WHAT THIS TASK INVOLVES:
Which lines in the entries below contain the string "labels"? Show each of them in full.

RECORDS FOR PROCESSING:
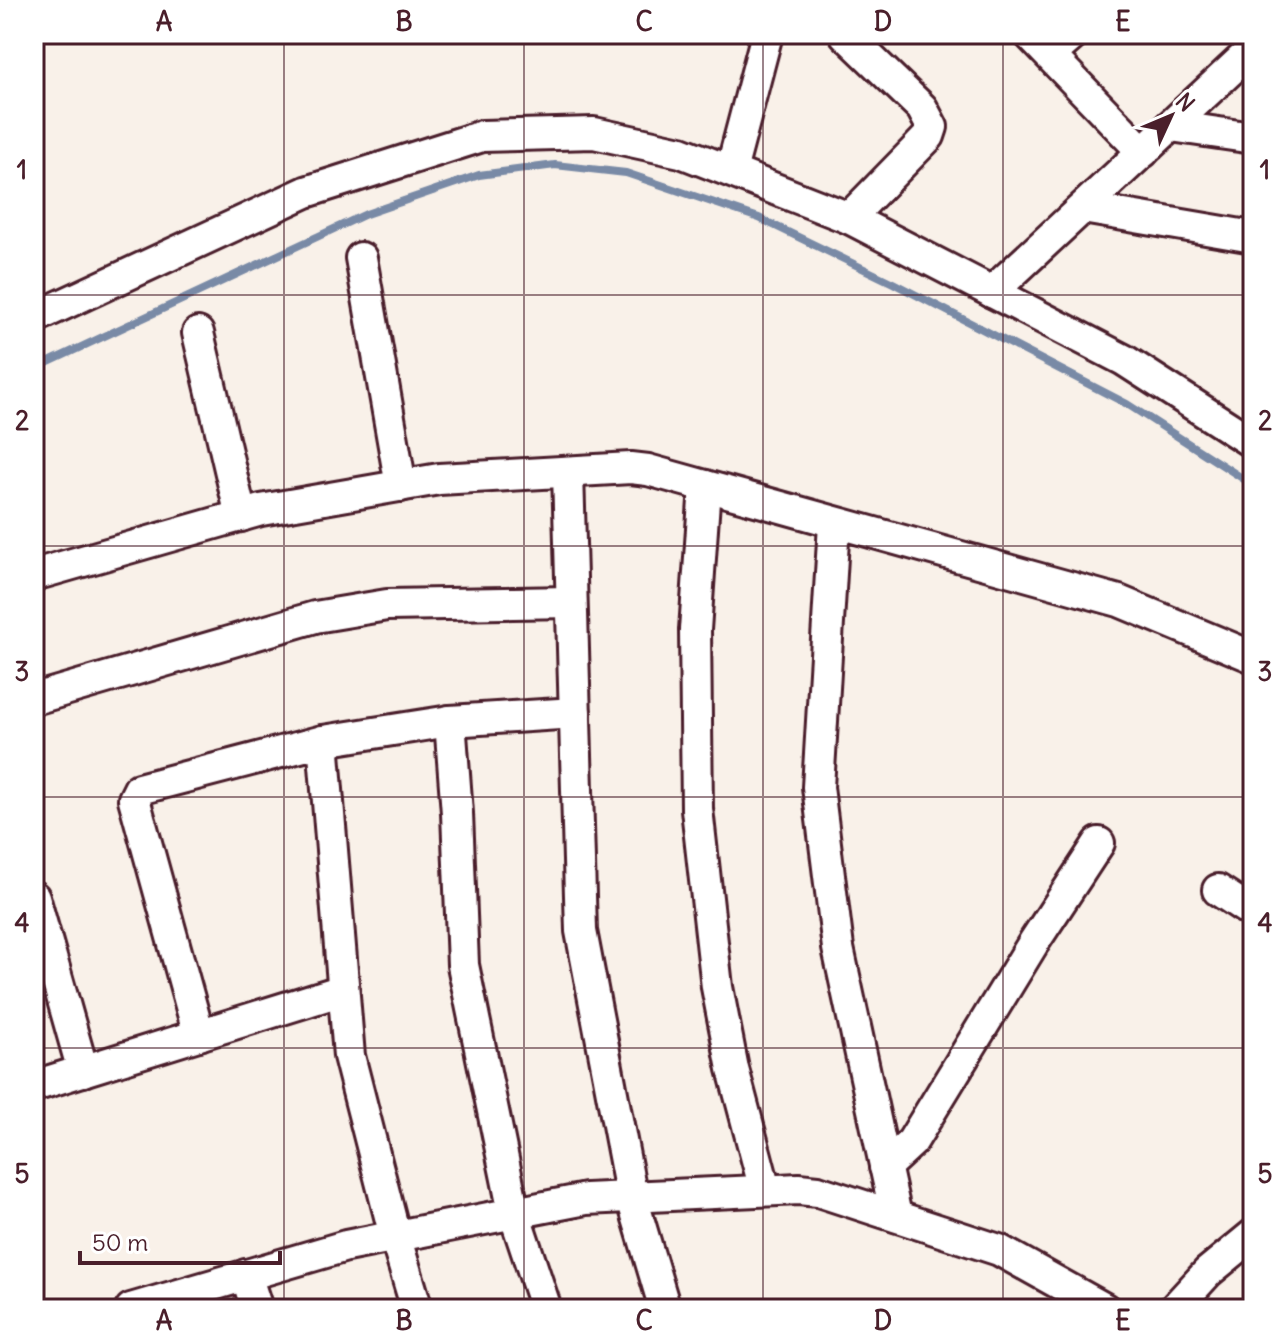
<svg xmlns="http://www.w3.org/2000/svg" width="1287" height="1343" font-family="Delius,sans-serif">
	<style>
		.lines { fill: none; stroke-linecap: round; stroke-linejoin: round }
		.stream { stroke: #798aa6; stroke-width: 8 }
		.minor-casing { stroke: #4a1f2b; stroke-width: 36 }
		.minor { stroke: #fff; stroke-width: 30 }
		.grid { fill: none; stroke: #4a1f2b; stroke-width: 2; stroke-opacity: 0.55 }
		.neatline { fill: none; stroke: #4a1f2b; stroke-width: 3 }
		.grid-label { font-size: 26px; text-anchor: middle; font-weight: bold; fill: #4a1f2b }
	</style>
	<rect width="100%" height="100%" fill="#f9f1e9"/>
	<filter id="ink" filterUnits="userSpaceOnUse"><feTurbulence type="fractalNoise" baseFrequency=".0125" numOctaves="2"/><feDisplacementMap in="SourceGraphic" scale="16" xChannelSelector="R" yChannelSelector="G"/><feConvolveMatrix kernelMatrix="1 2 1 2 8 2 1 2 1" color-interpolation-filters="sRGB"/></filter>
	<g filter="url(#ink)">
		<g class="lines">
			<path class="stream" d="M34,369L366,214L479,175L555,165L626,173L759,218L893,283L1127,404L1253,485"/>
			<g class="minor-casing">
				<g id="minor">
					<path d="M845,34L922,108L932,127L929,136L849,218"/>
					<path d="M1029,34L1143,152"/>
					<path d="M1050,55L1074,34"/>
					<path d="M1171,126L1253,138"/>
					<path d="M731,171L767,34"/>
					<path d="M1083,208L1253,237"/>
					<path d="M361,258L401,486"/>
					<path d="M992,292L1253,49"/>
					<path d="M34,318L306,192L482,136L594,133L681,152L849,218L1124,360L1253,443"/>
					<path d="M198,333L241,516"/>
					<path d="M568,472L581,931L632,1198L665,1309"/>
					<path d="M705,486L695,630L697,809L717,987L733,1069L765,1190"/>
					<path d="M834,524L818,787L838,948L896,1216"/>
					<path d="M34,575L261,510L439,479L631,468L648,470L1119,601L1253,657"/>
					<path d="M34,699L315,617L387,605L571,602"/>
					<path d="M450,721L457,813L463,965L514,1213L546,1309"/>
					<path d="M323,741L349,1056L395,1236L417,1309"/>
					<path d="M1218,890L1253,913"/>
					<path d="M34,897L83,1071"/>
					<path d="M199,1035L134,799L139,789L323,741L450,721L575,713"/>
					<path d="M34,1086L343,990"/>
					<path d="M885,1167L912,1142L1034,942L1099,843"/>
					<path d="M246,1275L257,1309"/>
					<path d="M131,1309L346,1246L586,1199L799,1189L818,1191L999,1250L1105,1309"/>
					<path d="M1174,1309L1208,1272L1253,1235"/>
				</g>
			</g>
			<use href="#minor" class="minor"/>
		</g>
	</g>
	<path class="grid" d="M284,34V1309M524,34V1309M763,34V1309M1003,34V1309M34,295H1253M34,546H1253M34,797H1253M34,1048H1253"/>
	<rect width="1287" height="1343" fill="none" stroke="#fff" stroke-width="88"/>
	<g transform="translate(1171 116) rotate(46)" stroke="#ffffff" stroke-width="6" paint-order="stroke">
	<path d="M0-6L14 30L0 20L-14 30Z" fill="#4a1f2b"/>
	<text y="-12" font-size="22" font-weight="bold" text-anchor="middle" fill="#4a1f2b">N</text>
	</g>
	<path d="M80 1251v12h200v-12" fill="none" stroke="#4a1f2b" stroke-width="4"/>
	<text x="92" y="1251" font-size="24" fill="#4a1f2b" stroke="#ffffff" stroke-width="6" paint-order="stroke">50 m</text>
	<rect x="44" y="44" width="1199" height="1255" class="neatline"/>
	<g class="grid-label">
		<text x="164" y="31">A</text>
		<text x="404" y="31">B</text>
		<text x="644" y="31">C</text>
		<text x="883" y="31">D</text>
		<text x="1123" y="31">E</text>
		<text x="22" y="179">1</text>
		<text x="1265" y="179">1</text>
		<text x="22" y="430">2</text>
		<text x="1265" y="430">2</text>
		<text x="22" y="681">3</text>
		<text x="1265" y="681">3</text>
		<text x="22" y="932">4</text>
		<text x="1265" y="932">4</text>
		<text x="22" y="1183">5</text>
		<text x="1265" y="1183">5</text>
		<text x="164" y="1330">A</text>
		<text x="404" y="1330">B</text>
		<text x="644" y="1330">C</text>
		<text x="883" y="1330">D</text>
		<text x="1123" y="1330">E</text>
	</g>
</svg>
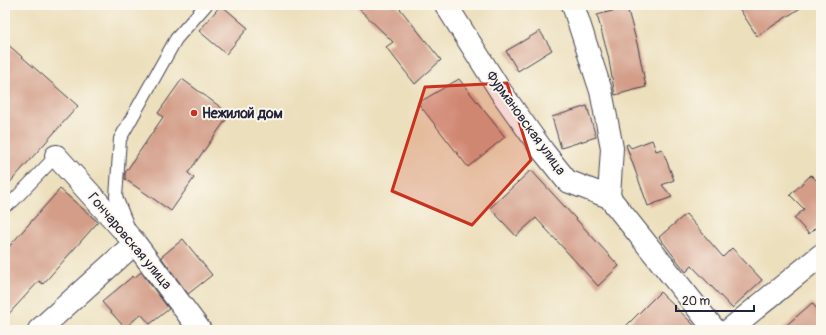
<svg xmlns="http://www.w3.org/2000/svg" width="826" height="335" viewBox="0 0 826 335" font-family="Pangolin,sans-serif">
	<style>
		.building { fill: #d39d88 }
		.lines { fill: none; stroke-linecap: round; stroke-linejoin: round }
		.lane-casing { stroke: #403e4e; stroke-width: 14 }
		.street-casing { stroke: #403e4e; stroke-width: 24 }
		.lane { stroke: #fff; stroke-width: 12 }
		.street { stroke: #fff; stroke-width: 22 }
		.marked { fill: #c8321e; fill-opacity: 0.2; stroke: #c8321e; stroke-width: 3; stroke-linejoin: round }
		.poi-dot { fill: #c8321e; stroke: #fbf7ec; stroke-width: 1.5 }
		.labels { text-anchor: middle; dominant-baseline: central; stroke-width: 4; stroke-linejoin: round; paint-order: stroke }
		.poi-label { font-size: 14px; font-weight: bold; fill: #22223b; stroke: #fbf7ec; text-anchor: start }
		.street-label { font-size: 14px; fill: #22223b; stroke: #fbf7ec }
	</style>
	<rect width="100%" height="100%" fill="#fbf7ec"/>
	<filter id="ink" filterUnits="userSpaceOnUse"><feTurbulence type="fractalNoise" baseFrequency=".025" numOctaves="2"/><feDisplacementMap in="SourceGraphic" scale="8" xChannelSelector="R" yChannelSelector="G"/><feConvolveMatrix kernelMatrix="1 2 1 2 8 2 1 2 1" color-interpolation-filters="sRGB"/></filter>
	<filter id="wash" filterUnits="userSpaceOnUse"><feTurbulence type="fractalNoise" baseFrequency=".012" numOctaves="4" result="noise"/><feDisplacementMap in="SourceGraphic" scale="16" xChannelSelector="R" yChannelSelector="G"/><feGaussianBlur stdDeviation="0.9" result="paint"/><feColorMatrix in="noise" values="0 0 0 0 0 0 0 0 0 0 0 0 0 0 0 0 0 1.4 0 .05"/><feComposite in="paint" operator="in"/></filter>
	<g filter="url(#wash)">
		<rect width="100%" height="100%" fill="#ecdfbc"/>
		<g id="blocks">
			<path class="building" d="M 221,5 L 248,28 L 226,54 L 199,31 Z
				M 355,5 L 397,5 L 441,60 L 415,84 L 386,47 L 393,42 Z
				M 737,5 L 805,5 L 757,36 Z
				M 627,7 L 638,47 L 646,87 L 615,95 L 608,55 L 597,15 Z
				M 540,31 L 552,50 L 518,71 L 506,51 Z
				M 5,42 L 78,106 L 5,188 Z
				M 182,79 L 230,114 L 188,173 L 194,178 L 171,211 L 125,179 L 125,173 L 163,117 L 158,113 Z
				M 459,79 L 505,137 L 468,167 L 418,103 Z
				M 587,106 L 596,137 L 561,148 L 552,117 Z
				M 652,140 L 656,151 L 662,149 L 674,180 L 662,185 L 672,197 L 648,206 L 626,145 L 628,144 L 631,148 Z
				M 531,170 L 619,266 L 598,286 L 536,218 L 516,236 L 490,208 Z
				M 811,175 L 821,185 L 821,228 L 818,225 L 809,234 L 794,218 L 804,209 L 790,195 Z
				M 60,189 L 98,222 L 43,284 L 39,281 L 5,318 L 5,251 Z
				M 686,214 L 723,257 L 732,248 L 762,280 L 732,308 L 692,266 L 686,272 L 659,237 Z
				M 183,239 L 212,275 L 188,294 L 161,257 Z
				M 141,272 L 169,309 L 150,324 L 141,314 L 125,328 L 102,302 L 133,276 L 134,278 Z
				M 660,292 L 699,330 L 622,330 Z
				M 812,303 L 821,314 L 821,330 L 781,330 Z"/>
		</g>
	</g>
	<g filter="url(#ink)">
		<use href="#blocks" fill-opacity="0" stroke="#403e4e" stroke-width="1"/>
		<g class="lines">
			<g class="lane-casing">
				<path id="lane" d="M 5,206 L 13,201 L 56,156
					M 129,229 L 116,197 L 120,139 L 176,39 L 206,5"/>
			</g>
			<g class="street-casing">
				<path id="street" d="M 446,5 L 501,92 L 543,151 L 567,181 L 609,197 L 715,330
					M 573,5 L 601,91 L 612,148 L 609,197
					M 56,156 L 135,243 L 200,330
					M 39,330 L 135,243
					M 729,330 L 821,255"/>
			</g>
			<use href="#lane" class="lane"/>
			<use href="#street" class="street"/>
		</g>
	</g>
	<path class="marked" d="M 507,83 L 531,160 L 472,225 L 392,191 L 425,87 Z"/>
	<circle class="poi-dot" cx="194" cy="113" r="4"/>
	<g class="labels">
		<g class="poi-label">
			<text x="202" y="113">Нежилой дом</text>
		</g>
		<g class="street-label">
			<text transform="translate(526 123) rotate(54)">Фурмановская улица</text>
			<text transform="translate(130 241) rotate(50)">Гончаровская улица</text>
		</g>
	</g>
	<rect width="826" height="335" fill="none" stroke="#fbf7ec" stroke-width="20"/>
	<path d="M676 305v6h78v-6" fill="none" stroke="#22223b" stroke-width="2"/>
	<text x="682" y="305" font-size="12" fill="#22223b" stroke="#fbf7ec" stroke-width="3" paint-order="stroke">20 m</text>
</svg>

SOLUTION:
		.labels { text-anchor: middle; dominant-baseline: central; stroke-width: 4; stroke-linejoin: round; paint-order: stroke }
	<g class="labels">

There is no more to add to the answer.